- _Recorded data_
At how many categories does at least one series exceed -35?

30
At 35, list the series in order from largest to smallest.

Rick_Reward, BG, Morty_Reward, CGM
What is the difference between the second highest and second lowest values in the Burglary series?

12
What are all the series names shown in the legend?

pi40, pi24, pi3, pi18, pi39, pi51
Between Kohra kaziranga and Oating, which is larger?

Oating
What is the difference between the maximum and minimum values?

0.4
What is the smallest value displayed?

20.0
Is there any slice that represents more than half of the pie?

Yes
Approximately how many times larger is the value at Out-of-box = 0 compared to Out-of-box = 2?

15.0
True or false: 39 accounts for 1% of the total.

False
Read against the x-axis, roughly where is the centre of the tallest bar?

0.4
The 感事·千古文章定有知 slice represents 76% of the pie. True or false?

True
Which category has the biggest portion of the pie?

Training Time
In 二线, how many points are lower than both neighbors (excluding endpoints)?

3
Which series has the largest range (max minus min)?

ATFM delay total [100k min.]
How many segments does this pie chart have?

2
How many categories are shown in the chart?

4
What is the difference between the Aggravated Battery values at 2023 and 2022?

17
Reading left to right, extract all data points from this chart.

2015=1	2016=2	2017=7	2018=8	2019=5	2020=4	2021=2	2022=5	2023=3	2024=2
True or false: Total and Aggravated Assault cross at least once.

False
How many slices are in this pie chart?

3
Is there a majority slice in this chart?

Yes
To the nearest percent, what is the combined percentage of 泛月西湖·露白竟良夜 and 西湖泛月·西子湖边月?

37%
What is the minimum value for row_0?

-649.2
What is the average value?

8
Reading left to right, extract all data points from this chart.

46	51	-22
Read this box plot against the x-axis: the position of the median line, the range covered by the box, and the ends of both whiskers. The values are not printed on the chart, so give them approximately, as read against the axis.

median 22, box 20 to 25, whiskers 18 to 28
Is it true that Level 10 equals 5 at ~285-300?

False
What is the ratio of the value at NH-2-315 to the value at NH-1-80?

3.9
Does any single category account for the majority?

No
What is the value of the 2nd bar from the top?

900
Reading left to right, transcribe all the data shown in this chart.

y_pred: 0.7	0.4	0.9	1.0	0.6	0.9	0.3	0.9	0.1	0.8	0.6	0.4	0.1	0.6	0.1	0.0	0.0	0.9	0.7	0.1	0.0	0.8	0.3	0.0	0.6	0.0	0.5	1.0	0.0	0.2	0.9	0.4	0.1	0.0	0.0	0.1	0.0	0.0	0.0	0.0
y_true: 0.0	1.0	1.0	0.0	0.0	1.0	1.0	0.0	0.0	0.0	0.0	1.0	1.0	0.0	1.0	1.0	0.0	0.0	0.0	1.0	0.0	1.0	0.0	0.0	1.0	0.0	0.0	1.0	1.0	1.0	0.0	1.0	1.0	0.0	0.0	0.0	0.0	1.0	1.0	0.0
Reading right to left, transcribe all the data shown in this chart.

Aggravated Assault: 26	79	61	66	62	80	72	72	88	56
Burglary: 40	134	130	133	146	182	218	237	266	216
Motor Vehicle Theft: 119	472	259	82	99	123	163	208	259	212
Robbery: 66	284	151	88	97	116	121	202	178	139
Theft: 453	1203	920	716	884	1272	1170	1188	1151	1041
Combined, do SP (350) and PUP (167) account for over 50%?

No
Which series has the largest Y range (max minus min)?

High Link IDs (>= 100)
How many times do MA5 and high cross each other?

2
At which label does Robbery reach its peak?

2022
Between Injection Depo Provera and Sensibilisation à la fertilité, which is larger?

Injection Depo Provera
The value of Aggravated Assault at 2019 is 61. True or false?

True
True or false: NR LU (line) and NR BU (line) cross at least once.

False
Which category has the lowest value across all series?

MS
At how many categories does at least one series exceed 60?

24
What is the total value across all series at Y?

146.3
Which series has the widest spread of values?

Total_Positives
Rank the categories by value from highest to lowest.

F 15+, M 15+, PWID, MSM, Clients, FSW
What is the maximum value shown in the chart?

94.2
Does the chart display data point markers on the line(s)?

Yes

- _Problem to work on_
Reproduce all of the lines above word for word, keeping their order and leaving nothing out.

- _Response area_
At how many categories does at least one series exceed -35?

30
At 35, list the series in order from largest to smallest.

Rick_Reward, BG, Morty_Reward, CGM
What is the difference between the second highest and second lowest values in the Burglary series?

12
What are all the series names shown in the legend?

pi40, pi24, pi3, pi18, pi39, pi51
Between Kohra kaziranga and Oating, which is larger?

Oating
What is the difference between the maximum and minimum values?

0.4
What is the smallest value displayed?

20.0
Is there any slice that represents more than half of the pie?

Yes
Approximately how many times larger is the value at Out-of-box = 0 compared to Out-of-box = 2?

15.0
True or false: 39 accounts for 1% of the total.

False
Read against the x-axis, roughly where is the centre of the tallest bar?

0.4
The 感事·千古文章定有知 slice represents 76% of the pie. True or false?

True
Which category has the biggest portion of the pie?

Training Time
In 二线, how many points are lower than both neighbors (excluding endpoints)?

3
Which series has the largest range (max minus min)?

ATFM delay total [100k min.]
How many segments does this pie chart have?

2
How many categories are shown in the chart?

4
What is the difference between the Aggravated Battery values at 2023 and 2022?

17
Reading left to right, extract all data points from this chart.

2015=1	2016=2	2017=7	2018=8	2019=5	2020=4	2021=2	2022=5	2023=3	2024=2
True or false: Total and Aggravated Assault cross at least once.

False
How many slices are in this pie chart?

3
Is there a majority slice in this chart?

Yes
To the nearest percent, what is the combined percentage of 泛月西湖·露白竟良夜 and 西湖泛月·西子湖边月?

37%
What is the minimum value for row_0?

-649.2
What is the average value?

8
Reading left to right, extract all data points from this chart.

46	51	-22
Read this box plot against the x-axis: the position of the median line, the range covered by the box, and the ends of both whiskers. The values are not printed on the chart, so give them approximately, as read against the axis.

median 22, box 20 to 25, whiskers 18 to 28
Is it true that Level 10 equals 5 at ~285-300?

False
What is the ratio of the value at NH-2-315 to the value at NH-1-80?

3.9
Does any single category account for the majority?

No
What is the value of the 2nd bar from the top?

900
Reading left to right, transcribe all the data shown in this chart.

y_pred: 0.7	0.4	0.9	1.0	0.6	0.9	0.3	0.9	0.1	0.8	0.6	0.4	0.1	0.6	0.1	0.0	0.0	0.9	0.7	0.1	0.0	0.8	0.3	0.0	0.6	0.0	0.5	1.0	0.0	0.2	0.9	0.4	0.1	0.0	0.0	0.1	0.0	0.0	0.0	0.0
y_true: 0.0	1.0	1.0	0.0	0.0	1.0	1.0	0.0	0.0	0.0	0.0	1.0	1.0	0.0	1.0	1.0	0.0	0.0	0.0	1.0	0.0	1.0	0.0	0.0	1.0	0.0	0.0	1.0	1.0	1.0	0.0	1.0	1.0	0.0	0.0	0.0	0.0	1.0	1.0	0.0
Reading right to left, transcribe all the data shown in this chart.

Aggravated Assault: 26	79	61	66	62	80	72	72	88	56
Burglary: 40	134	130	133	146	182	218	237	266	216
Motor Vehicle Theft: 119	472	259	82	99	123	163	208	259	212
Robbery: 66	284	151	88	97	116	121	202	178	139
Theft: 453	1203	920	716	884	1272	1170	1188	1151	1041
Combined, do SP (350) and PUP (167) account for over 50%?

No
Which series has the largest Y range (max minus min)?

High Link IDs (>= 100)
How many times do MA5 and high cross each other?

2
At which label does Robbery reach its peak?

2022
Between Injection Depo Provera and Sensibilisation à la fertilité, which is larger?

Injection Depo Provera
The value of Aggravated Assault at 2019 is 61. True or false?

True
True or false: NR LU (line) and NR BU (line) cross at least once.

False
Which category has the lowest value across all series?

MS
At how many categories does at least one series exceed 60?

24
What is the total value across all series at Y?

146.3
Which series has the widest spread of values?

Total_Positives
Rank the categories by value from highest to lowest.

F 15+, M 15+, PWID, MSM, Clients, FSW
What is the maximum value shown in the chart?

94.2
Does the chart display data point markers on the line(s)?

Yes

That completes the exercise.